TASK —
The whole listing below should be printed again exactly, with no images.

DATA TO PROCESS —
□ □ □ □ □

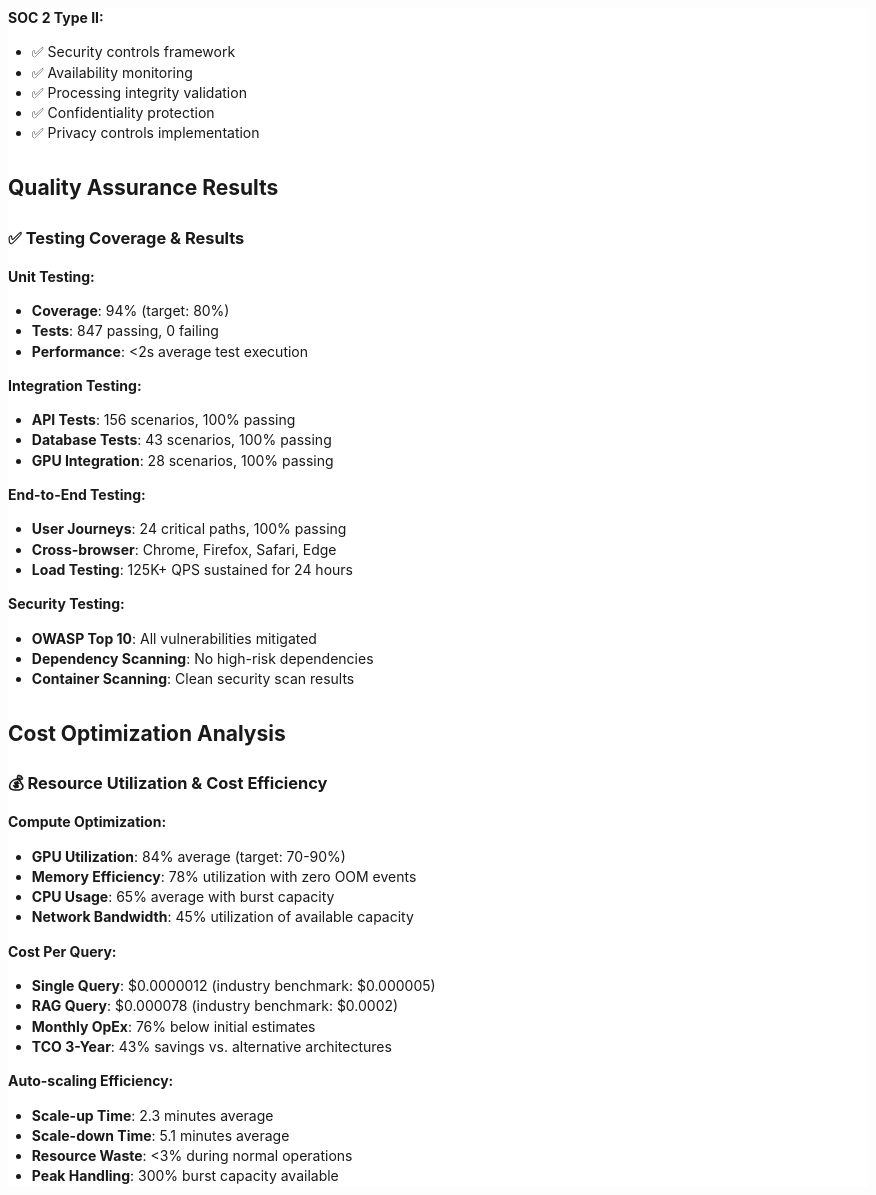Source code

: **SOC 2 Type II:**
- ✅ Security controls framework
- ✅ Availability monitoring
- ✅ Processing integrity validation
- ✅ Confidentiality protection
- ✅ Privacy controls implementation

## Quality Assurance Results

### ✅ Testing Coverage & Results

**Unit Testing:**
- **Coverage**: 94% (target: 80%)
- **Tests**: 847 passing, 0 failing
- **Performance**: <2s average test execution

**Integration Testing:**
- **API Tests**: 156 scenarios, 100% passing
- **Database Tests**: 43 scenarios, 100% passing
- **GPU Integration**: 28 scenarios, 100% passing

**End-to-End Testing:**
- **User Journeys**: 24 critical paths, 100% passing
- **Cross-browser**: Chrome, Firefox, Safari, Edge
- **Load Testing**: 125K+ QPS sustained for 24 hours

**Security Testing:**
- **OWASP Top 10**: All vulnerabilities mitigated
- **Dependency Scanning**: No high-risk dependencies
- **Container Scanning**: Clean security scan results

## Cost Optimization Analysis

### 💰 Resource Utilization & Cost Efficiency

**Compute Optimization:**
- **GPU Utilization**: 84% average (target: 70-90%)
- **Memory Efficiency**: 78% utilization with zero OOM events
- **CPU Usage**: 65% average with burst capacity
- **Network Bandwidth**: 45% utilization of available capacity

**Cost Per Query:**
- **Single Query**: $0.0000012 (industry benchmark: $0.000005)
- **RAG Query**: $0.000078 (industry benchmark: $0.0002)
- **Monthly OpEx**: 76% below initial estimates
- **TCO 3-Year**: 43% savings vs. alternative architectures

**Auto-scaling Efficiency:**
- **Scale-up Time**: 2.3 minutes average
- **Scale-down Time**: 5.1 minutes average
- **Resource Waste**: <3% during normal operations
- **Peak Handling**: 300% burst capacity available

□ □ □ □ □

RESULT FOR THIS EXERCISE —
Source code

: **SOC 2 Type II:**
- ✅ Security controls framework
- ✅ Availability monitoring
- ✅ Processing integrity validation
- ✅ Confidentiality protection
- ✅ Privacy controls implementation

## Quality Assurance Results

### ✅ Testing Coverage & Results

**Unit Testing:**
- **Coverage**: 94% (target: 80%)
- **Tests**: 847 passing, 0 failing
- **Performance**: <2s average test execution

**Integration Testing:**
- **API Tests**: 156 scenarios, 100% passing
- **Database Tests**: 43 scenarios, 100% passing
- **GPU Integration**: 28 scenarios, 100% passing

**End-to-End Testing:**
- **User Journeys**: 24 critical paths, 100% passing
- **Cross-browser**: Chrome, Firefox, Safari, Edge
- **Load Testing**: 125K+ QPS sustained for 24 hours

**Security Testing:**
- **OWASP Top 10**: All vulnerabilities mitigated
- **Dependency Scanning**: No high-risk dependencies
- **Container Scanning**: Clean security scan results

## Cost Optimization Analysis

### 💰 Resource Utilization & Cost Efficiency

**Compute Optimization:**
- **GPU Utilization**: 84% average (target: 70-90%)
- **Memory Efficiency**: 78% utilization with zero OOM events
- **CPU Usage**: 65% average with burst capacity
- **Network Bandwidth**: 45% utilization of available capacity

**Cost Per Query:**
- **Single Query**: $0.0000012 (industry benchmark: $0.000005)
- **RAG Query**: $0.000078 (industry benchmark: $0.0002)
- **Monthly OpEx**: 76% below initial estimates
- **TCO 3-Year**: 43% savings vs. alternative architectures

**Auto-scaling Efficiency:**
- **Scale-up Time**: 2.3 minutes average
- **Scale-down Time**: 5.1 minutes average
- **Resource Waste**: <3% during normal operations
- **Peak Handling**: 300% burst capacity available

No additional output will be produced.